§ **Passage shown**:
═══

# Solved: Motherboard won't post



## BigDusty (Nov 30, 2010)

Hi all,

Would appreciate some help with this.

I have a Foxconn Motherboard N15235 and problems started with the computer freezing, it would freeze even when making adjustments in the BIOS, so I knew it was not a software problem regarding windows.

I disconnected everything that was attached, hard drives, optical drives, fans etc. Still froze.

I turned my attention to the Ram (4 X 1GB). Removed them all and put 1GB back in, ran a Mem test and all seemed fine. I put second back in, ran test and after half an hour it froze, so I thought Ram problem.

I put the ram into another machine and ran the same test and it was fine, passed the test and did not freeze.

OK, I next put different ram into the Foxconn Motherboard and ran the same test again, passed with no freezing. I started the computer up into windows 7 (fresh install btw) and tested the computer with a stress test, it worked fine for 3 hours with no probs.

I decided to put back in the old Ram and ran the same stress test and after half an hour the computer froze, this is weird!

After all this another problem arose, the motherboard will not post, all the fans come on but no beeps and the digital code reader built onto this MB comes up with --. If I leave the motherboard on for a while then turn it off and try again it will eventually post and boot up.

I have tested the power supply under stress and seems to be stable but could still be a suspect.

So, after all this (and thanks for reading and getting this far) I need a second opinion, new motherboard? Or is this there more I can do to be sure.

Thanks in advance for any help or advice.

Regards
BigD


----------



## etaf (Oct 2, 2003)

Have you checked the memory slots are clean and blow out (compressed air can) and make sure all clean 


> OK, I next put different ram into the Foxconn Motherboard and ran the same test again, passed with no freezing. I started the computer up into windows 7 (fresh install btw) and tested the computer with a stress test, it worked fine for 3 hours with no probs.


Have you put that "working" memory back into the mother board and run the tests again ?


----------



## crjdriver (Jan 2, 2001)

I would also give the board a VERY close inspection with a bright light. Look for any leaking/discolored/bulging capacitors. If you find any that look like the pics below, you have found your problem. In addition, have you swapped in a known good pw supply for testing?

FWIW foxconn quality runs the full gamut from very good high end boards to very low quality oem type boards [read junk]


----------



## BigDusty (Nov 30, 2010)

Hi,

Thanks for the replies and suggestions.

I have already checked the memory slots and have cleared all dirt and dust from them using compressed air.

I originally thought it may be a Ram problem but since fitting different Ram the computer no longer freezes which is very strange as the original Ram has been fine up till now and have not had a problem with it for three years.

═══

§ **Data listing**:
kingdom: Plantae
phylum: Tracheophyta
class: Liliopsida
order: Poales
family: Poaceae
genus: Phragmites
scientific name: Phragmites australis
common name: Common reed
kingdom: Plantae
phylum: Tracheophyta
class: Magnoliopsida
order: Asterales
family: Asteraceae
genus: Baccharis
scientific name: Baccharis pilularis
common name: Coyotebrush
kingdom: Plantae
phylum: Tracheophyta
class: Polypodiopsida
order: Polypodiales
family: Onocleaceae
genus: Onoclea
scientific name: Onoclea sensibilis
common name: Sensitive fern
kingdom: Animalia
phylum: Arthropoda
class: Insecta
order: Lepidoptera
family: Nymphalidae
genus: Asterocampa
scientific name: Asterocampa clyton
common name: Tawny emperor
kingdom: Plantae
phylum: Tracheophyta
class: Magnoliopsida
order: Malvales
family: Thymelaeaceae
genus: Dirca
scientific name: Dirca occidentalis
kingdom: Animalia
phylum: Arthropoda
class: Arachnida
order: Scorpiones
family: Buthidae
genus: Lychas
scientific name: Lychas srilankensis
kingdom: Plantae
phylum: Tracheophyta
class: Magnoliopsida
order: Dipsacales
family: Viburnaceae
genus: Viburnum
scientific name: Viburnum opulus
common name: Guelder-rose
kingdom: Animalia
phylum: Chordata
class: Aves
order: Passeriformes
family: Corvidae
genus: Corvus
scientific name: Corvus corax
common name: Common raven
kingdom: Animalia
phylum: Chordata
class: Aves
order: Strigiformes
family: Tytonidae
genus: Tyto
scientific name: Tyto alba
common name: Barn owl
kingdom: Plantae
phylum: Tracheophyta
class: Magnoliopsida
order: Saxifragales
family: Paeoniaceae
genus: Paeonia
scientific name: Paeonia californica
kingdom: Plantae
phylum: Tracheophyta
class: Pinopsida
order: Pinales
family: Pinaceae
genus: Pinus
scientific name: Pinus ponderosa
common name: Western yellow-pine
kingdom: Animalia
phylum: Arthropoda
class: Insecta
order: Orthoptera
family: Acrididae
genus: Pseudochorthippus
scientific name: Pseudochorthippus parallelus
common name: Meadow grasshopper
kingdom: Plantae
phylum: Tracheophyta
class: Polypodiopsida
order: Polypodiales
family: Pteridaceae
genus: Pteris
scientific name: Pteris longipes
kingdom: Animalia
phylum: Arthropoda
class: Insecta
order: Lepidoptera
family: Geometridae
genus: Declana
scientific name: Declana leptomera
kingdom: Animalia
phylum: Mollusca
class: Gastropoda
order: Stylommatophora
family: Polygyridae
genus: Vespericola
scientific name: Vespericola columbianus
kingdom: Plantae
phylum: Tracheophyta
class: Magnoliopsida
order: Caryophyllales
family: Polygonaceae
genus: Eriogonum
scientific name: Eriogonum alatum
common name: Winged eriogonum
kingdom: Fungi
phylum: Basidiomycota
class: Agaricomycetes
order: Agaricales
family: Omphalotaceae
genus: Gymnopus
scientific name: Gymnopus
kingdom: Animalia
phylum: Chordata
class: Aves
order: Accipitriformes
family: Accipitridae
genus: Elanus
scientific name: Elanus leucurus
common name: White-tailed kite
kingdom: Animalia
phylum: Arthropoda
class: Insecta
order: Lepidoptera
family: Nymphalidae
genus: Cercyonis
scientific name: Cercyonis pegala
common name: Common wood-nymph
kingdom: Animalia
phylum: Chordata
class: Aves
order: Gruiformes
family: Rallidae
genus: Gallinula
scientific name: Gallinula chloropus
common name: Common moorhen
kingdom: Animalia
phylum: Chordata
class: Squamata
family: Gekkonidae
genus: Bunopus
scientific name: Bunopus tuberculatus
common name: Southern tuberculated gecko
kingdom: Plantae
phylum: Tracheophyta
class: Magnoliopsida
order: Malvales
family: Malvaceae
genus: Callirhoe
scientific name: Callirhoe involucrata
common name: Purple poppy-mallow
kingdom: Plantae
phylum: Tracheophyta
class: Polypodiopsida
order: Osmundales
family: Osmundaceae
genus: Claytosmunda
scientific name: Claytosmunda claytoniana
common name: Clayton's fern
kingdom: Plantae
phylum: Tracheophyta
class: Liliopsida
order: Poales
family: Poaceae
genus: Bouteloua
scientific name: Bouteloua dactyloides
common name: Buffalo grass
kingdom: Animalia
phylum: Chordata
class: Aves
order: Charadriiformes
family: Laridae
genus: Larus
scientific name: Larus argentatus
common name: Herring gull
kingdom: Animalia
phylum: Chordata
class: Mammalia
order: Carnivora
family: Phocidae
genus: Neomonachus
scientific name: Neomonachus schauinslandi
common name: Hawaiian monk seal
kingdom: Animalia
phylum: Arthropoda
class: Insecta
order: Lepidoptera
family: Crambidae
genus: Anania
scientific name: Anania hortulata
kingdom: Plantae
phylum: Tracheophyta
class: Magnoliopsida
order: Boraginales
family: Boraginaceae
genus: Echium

═══

§ **Problem**:
Continue the forum thread about the Foxconn motherboard that won't post, picking up right after its last sentence.

§ **Solved exercise**:
It's as if I have cured the problem of freezing but have found another with the computer not posting only until after it has warmed up a bit then eventually will work.

In order to test the PSU using another, I have a spare PSU but only with a 4pin CPU connector as the motherboard and original PSU has an 8pin. 

I need to confirm before I test, will a 4pin CPU connector still work with an 8pin socket on the motherboard?

To get this computer to boot this is exactly what I have to do. Turn computer on, CPU fan spins and some led lights come on. Leave it running like this for a minute or two. Power down computer by pressing & holding the power switch. Switch on computer again and it will post and boot. Sometimes you may have to do this more than once for it to work. 

Regarding the capacitors, I took my time and they all seem ok, doesn't help the fact that there are so many of them.

Regards,

BigD


----------



## dustyjay (Jan 24, 2003)

Can you post the manufacturer and model number including wattage, and the Amperage on the +12Vdc rail(s)? I am going to go along with the part of crjdrivers thought about the power supply. A power supply problem can mimick many different problems.


----------



## BigDusty (Nov 30, 2010)

Hi dustyjay,
It's one of the first things that I look at is the Power supply but if this is at fault, it's a very subtle one.
This is the PSU installed; hope the info is all there
http://www.coolermaster.com/product.php?product_id=40
or if that link is a bit slow
http://www.xpcgear.com/rs500asaa.html
I am currently running the computer with a different PSU, but as mentioned before I only have a 4 pin CPU connector fitting into an 8pin socket.
The computer is running without any problems but I had to go through the usual palaver of warming it up first to get it to boot. 
FYI, I have tested the PSU whilst fitted with a multimeter and there is power and correct voltage going to all connectors. Have tested during and after fault and under stress.
Thanks,
BigD


----------



## crjdriver (Jan 2, 2001)

What you are describing [cold boot problem] is a classic pw supply issue. What happens is that when the psu is OFF, the caps inside slowly discharge. When you pw ON, the psu just does not have enough pw to boot the system. You then pw OFF or reboot and it works. The caps in the pw supply have a chance to build up a charge when it is on. This is why the second boot works.

As to whether or not it will work with a 4pin connector, most will however do check your mb manual.


----------



## BigDusty (Nov 30, 2010)

Hi all,

I'm with you all on this one, prime suspect is the power supply, common tell tale signs and power supplies can cause all manner of problems.

But what I still can't work out was the original problem with the original RAM (OCZ), it still does not like it and causes the computer to randomly freeze unless I swap them for similar but different make RAM (Corsair) then it behaves itself. I have the original OCZ RAM installed in another computer and that is running fine even under stress.

Anyway, I decided to bite the bullet and purchase a new Power supply (with an 8pin CPU connector)and to my surprise it does the same thing, won't post or boot unless left on to warm up first then retry to power up.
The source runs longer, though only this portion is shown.